The country of 1.3 billion people added a record-high of 261,500 new cases yesterday, with one-in-six people who underwent tests returning positive coronavirus results, the ministry said.
At the start of the year, India thought it had beaten the pandemic and had kicked off a mass vaccination drive. Face masks and social distancing were cast aside and huge crowds flocked to religious festivals and election rallies.
But in hospitals, doctors started warning of a rise in cases, including a new phenomenon -- younger patients -- for a disease usually viewed as riskier for older adults.
In a country where around 65 percent of the population is under 35, there is growing concern about the impact on the young.
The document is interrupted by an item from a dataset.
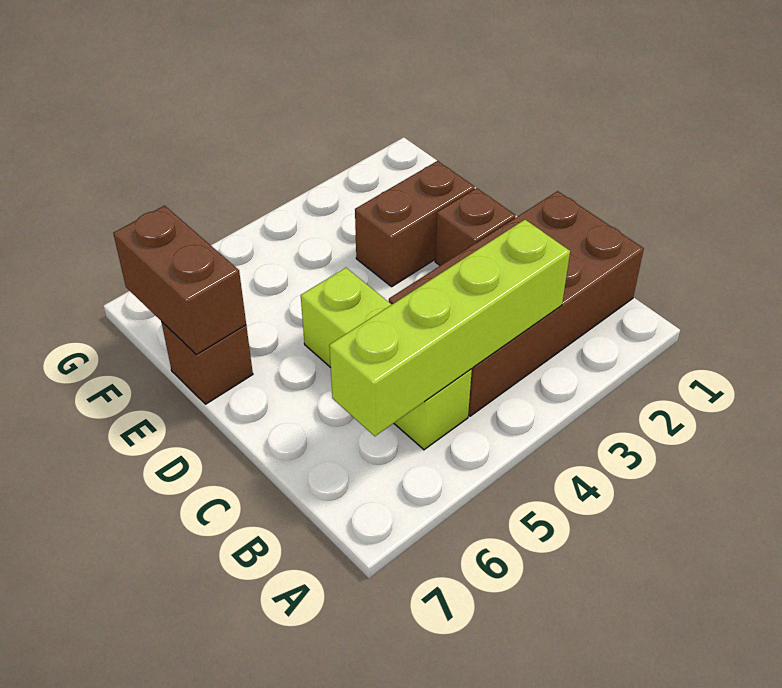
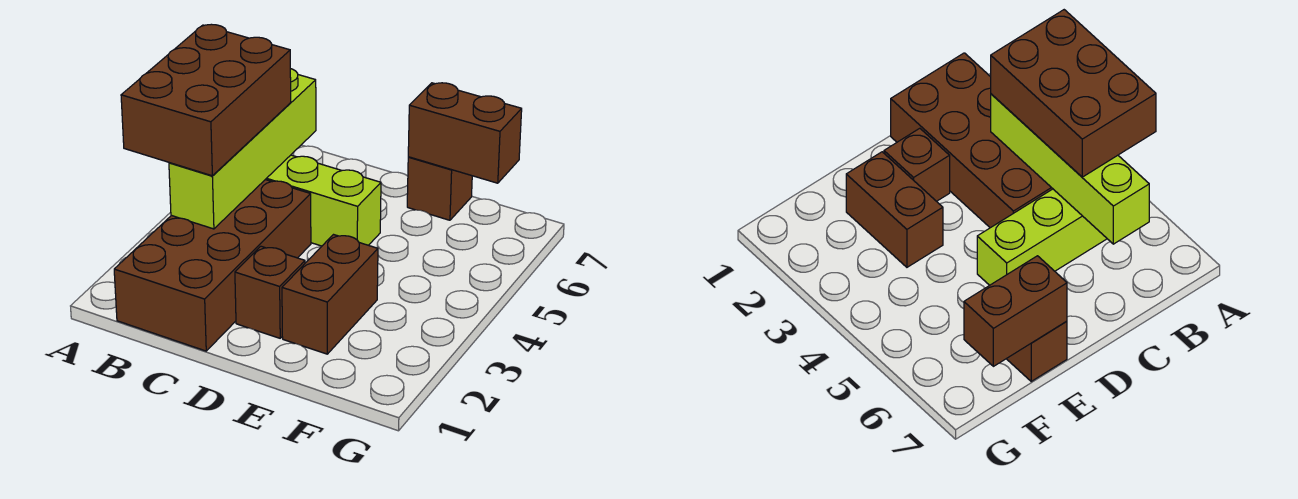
none -> brown brick A3:B5 level 3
Amid shortages of beds, the government yesterday said hospitals usually reserved for employees of ministries or public sector companies should convert some of their wards into Covid-19 facilities equipped with ICU and oxygen-supported beds, ventilators, laboratories and healthcare staff.
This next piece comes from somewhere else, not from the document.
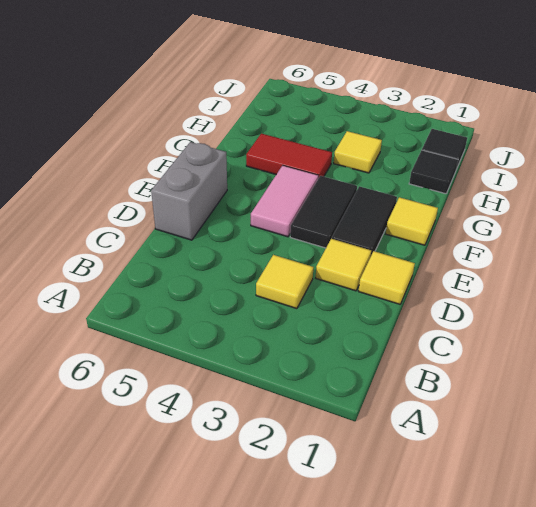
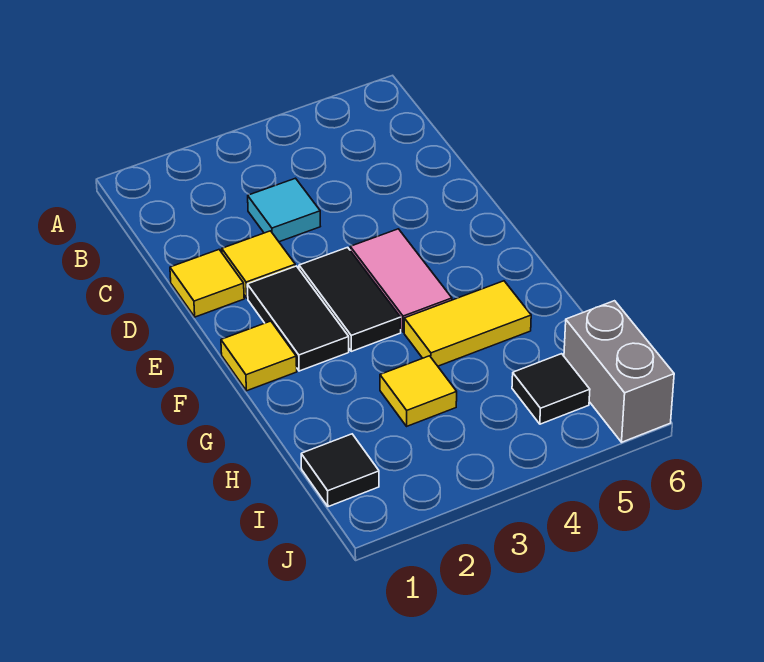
yellow tile C3 level 1 -> cyan tile C3 level 1
grey brick D6:E6 level 1 -> grey brick I6:J6 level 1
red tile G4:G5 level 1 -> yellow tile G4:G5 level 1
black tile H1 level 1 -> black tile I5 level 1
The railway ministry said special trains would transport oxygen tankers to needy states.
In the capital New Delhi -- the worst-hit city in India -- 25,500 infections were reported in the past 24 hours.
"The cases are rising very fast," Delhi Chief Minister Arvind Kejriwal said in a video statement. "Only 100 beds left. Even oxygen is in short supply."
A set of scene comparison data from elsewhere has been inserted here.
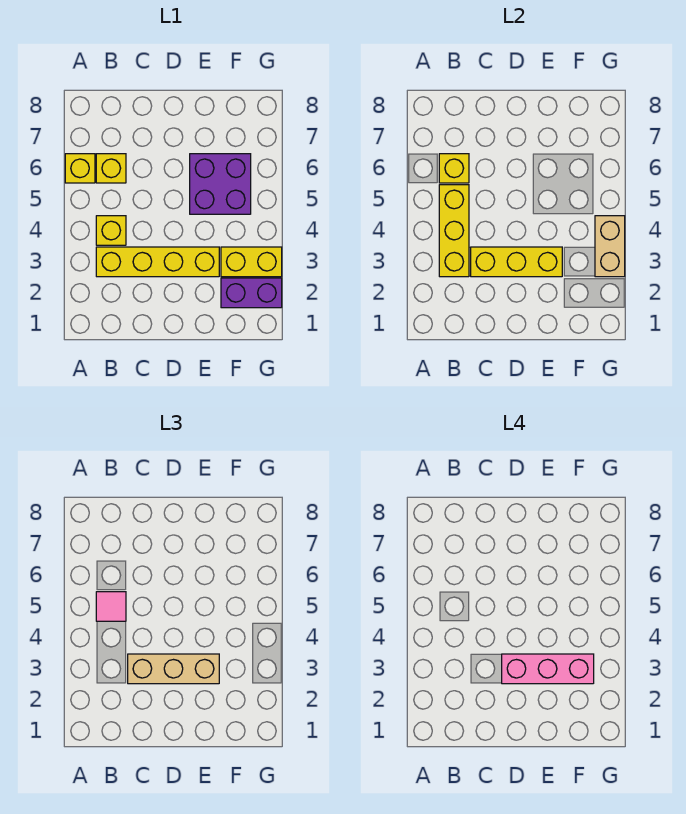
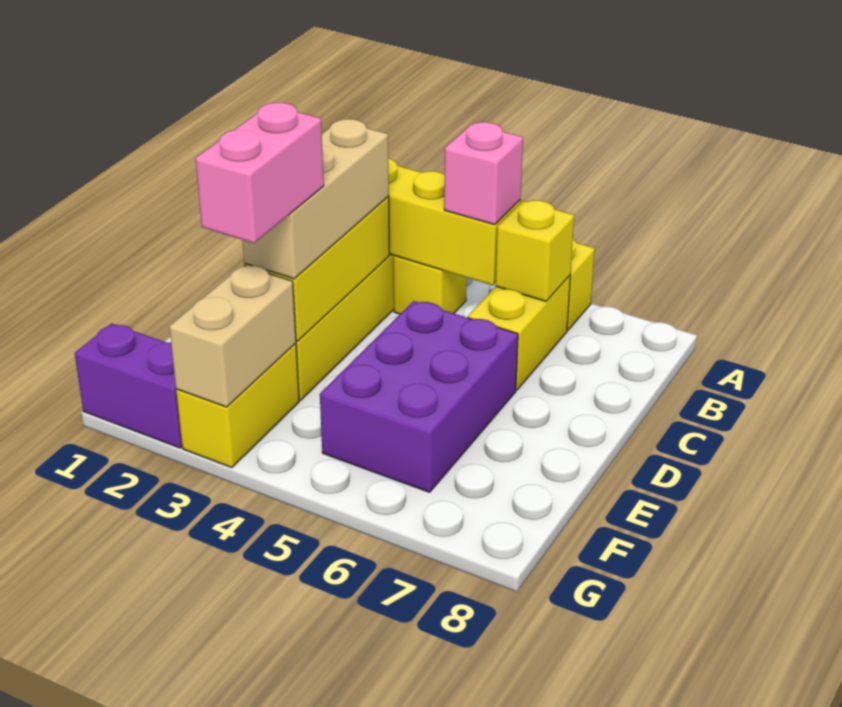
pink tile B5 level 3 -> pink brick B5 level 3
yellow brick B6 level 1 -> yellow brick B6:C6 level 1
pink brick D3:F3 level 4 -> pink brick E3:F3 level 4
purple brick E5:F6 level 1 -> purple brick D5:F6 level 1
purple brick F2:G2 level 1 -> purple brick G1:G2 level 1
tan brick G3:G4 level 2 -> tan brick F3:G3 level 2

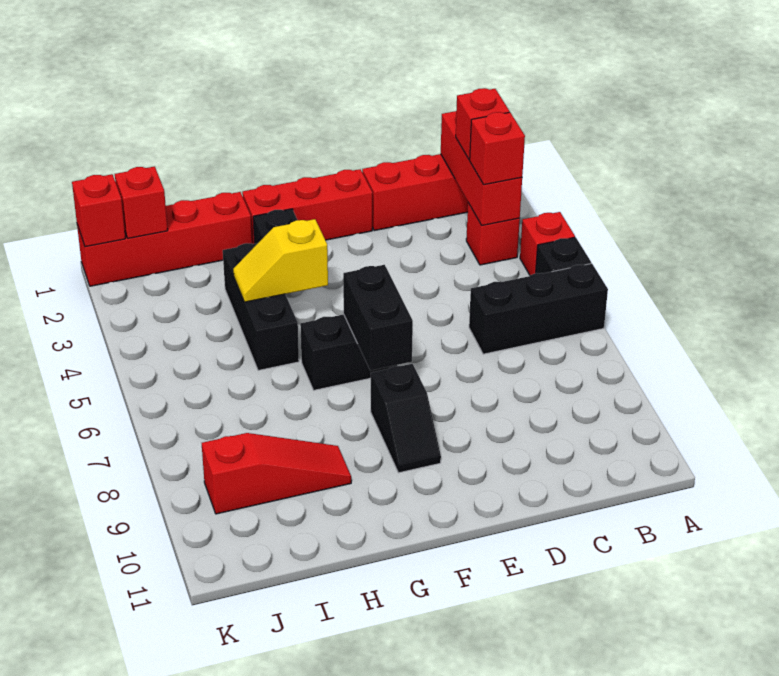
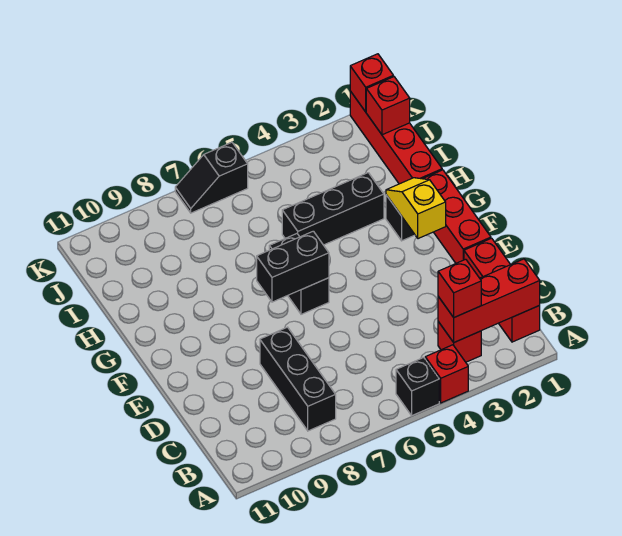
black brick A6:C6 level 1 -> black brick B8:D8 level 1
red brick B2 level 3 -> none
black slope F8:F9 level 1 top 8 -> black slope K6:K7 level 1 top 6
yellow slope G4:H4 level 2 top G -> yellow slope F2:G2 level 2 top F
red slope H9:J9 level 1 top J -> none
Kejriwal said additional beds would be set up at some schools and a sport complex.
In West Bengal state, where an election is being held over several phases with rival parties holding huge rallies, Chief Minister Mamata Banerjee appealed for more oxygen and coronavirus medicines such as remdesivir.
India has administered more than 122 million jabs so far, but the new surge in cases with changes in virus's behavior has alarmed experts.
Kejriwal has said 65 percent of new patients in Delhi are below 45.
India's medical research agency does not have a demographic breakdown of cases, but doctors in major cities confirmed that more young patients are coming to hospitals.
"We are also seeing children under the ages of 12 and 15 being admitted with symptoms in the second wave. Last year there were practically no children," said Khusrav Bajan, a consultant at Mumbai's P.D. Hinduja National Hospital.
In Gujarat state, pulmonologist Amit Dave said young people were experiencing "increased severity" from coronavirus for their lungs, hearts and kidneys.
In the southern IT hub of Bangalore, under-40s made up 58 percent of infections in early April, up from 46 percent last year, data aggregator Covid19india.org said.